▶ [TASK DETAILS]: Among the records below, find the line that has "right back paw: (473, 601)"; from there, give the lines again exactly, and stop after the line that has "right back paw: (897, 698)".

[EXERCISE INPUTS — start]

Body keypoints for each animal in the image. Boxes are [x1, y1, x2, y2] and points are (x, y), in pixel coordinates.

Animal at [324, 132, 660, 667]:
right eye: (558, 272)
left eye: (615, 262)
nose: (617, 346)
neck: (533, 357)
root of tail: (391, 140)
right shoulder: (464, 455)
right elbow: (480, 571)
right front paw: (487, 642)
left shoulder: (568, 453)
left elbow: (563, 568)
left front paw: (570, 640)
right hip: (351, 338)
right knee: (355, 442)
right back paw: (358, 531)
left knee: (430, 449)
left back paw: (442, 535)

[EXERCISE INPUTS — finish]
[EXERCISE INPUTS — start]

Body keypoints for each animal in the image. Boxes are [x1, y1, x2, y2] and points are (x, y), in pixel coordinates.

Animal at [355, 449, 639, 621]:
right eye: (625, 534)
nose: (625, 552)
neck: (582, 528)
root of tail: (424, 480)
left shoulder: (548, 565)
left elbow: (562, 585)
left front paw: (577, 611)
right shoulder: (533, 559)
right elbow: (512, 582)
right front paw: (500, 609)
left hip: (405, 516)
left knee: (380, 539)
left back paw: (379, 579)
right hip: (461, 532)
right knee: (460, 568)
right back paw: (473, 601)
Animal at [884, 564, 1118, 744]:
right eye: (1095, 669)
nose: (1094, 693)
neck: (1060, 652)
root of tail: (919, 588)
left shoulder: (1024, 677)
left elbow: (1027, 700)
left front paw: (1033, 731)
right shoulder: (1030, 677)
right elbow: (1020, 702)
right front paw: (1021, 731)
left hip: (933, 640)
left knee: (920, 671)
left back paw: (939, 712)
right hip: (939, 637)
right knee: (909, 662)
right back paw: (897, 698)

[EXERCISE INPUTS — finish]

▶ [RESPONSE TO THE EXERCISE]:
right back paw: (473, 601)
Animal at [884, 564, 1118, 744]:
right eye: (1095, 669)
nose: (1094, 693)
neck: (1060, 652)
root of tail: (919, 588)
left shoulder: (1024, 677)
left elbow: (1027, 700)
left front paw: (1033, 731)
right shoulder: (1030, 677)
right elbow: (1020, 702)
right front paw: (1021, 731)
left hip: (933, 640)
left knee: (920, 671)
left back paw: (939, 712)
right hip: (939, 637)
right knee: (909, 662)
right back paw: (897, 698)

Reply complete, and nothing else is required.